Konaklama: “Limmathof”, Mario Botta'nın termal banyosunun (fortyseven.ch) açılışına kadar, dört yıldızlı otel Baden'de halen faaliyette olan tek termal banyoydu; Jakuzi, sauna ve dinlenme alanı bulunan spa süitleri saatlik olarak kiralanabilir (limmathof.ch). Muri Manastırı yakınındaki Oberlunkhofen'deki ev olan “Zum Çiftliği”, yaklaşık 170 yıldır basit bir hanı konforlu bir konaklama birimine (zumbauernhof.ch) dönüştüren Hagenbuch ailesine aittir. “Bed & Breakfast Amber Haus”, Lenzburg'un eski kentinin yakınındaki atmosferik ev (bnb.ch/1970).

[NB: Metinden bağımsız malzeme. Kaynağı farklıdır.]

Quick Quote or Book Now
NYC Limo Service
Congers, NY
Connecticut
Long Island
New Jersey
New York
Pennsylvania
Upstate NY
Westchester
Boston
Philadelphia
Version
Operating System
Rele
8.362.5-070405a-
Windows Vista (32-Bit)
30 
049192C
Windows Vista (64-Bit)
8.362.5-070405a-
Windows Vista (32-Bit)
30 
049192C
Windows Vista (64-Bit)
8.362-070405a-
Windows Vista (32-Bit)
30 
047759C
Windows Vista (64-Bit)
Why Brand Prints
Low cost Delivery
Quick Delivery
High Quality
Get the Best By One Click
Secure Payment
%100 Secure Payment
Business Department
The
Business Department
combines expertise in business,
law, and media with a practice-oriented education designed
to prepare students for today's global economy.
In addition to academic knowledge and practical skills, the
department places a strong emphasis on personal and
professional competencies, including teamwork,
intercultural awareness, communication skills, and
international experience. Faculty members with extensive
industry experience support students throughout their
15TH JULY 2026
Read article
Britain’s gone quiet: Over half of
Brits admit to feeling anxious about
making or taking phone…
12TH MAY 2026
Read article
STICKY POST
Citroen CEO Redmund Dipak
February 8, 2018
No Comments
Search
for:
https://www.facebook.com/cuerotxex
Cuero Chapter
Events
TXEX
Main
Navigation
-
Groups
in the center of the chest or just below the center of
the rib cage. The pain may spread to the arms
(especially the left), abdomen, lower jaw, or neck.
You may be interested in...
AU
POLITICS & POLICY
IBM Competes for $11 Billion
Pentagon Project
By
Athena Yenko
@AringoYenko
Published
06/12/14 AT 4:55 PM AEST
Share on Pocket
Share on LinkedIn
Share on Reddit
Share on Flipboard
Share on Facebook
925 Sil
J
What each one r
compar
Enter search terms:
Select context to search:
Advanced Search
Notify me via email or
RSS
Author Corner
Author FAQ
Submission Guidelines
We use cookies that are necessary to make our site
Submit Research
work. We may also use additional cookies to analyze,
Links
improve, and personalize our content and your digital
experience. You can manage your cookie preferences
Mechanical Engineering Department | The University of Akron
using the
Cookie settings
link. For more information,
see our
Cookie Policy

Kaleler ve manastırlar: Habsburg'un Wülpelsberg'deki atalarının evi olan Habsburg Kalesi tüm yıl boyunca açıktır ve giriş ücretsizdir,schlosshabsburg.ch.
Lenzburg Kalesi, ülkenin en güzel tepe kalelerinden biridir ve geçmişi 11./12. yüzyıla kadar uzanmaktadır. Geçmişi 19. yüzyıla kadar uzanan ve tarihi eski şehrin yukarısındaki bir tepenin üzerinde yer alan kale ve müze ziyareti 14 avroya eşdeğerdir. Kompleks kışın kapalıdır,schloss-lenzburg.ch.
Bir zamanların etkili Benedictine manastırı olan Muri Manastırı, 1027 yılında kurulmuş olup Aargau'nun en önemli kültürel anıtlarından biridir. Ekteki müze, pazartesi ve resmi tatil günleri hariç tüm yıl boyunca açık olan neredeyse 1000 yıllık kompleksin hikayesini anlatmaktadır. , 15 Euro'luk girişe eşdeğer, murikultur ch. Manastır kilisesi, klosterkirche-muri.ch adresindeki rehberli turlarla keşfedilebilir.
Doğayı deneyimleyin: Habsburg Yolu: 38 kilometre uzunluğundaki yol, birbirinden bağımsız olarak yürünebilen üç bölümden oluşuyor; Haritalara genel bakış ve daha fazla bilgi için habsburgerweg.ch adresini ziyaret edin.
Jura Park Aargau: Üzüm bağları, kuru taş duvarları ve standart meyve bahçeleriyle bölgesel doğa parkı, jurapark-aargau.ch her mevsim egzersiz, dinlenme ve keşif fırsatları sunuyor.
İsviçre'nin hendekli kalesi: Aare, Reuss ve Limmat nehirleri Brugg yakınlarında birleşiyor. 170 hektarlık taşkın yatağı manzarası, rehberli turlar, bisiklet ve yürüyüş parkurları hakkında kapsamlı bilgiye bruggregio.ch adresinden ulaşabilirsiniz; Kano ve tekne turları da yapılabilmektedir.
Daha fazla bilgi: aargautotourismus.ch; myswitzerland.com
Bu makale ilk olarak Kasım 2022'de yayınlandı.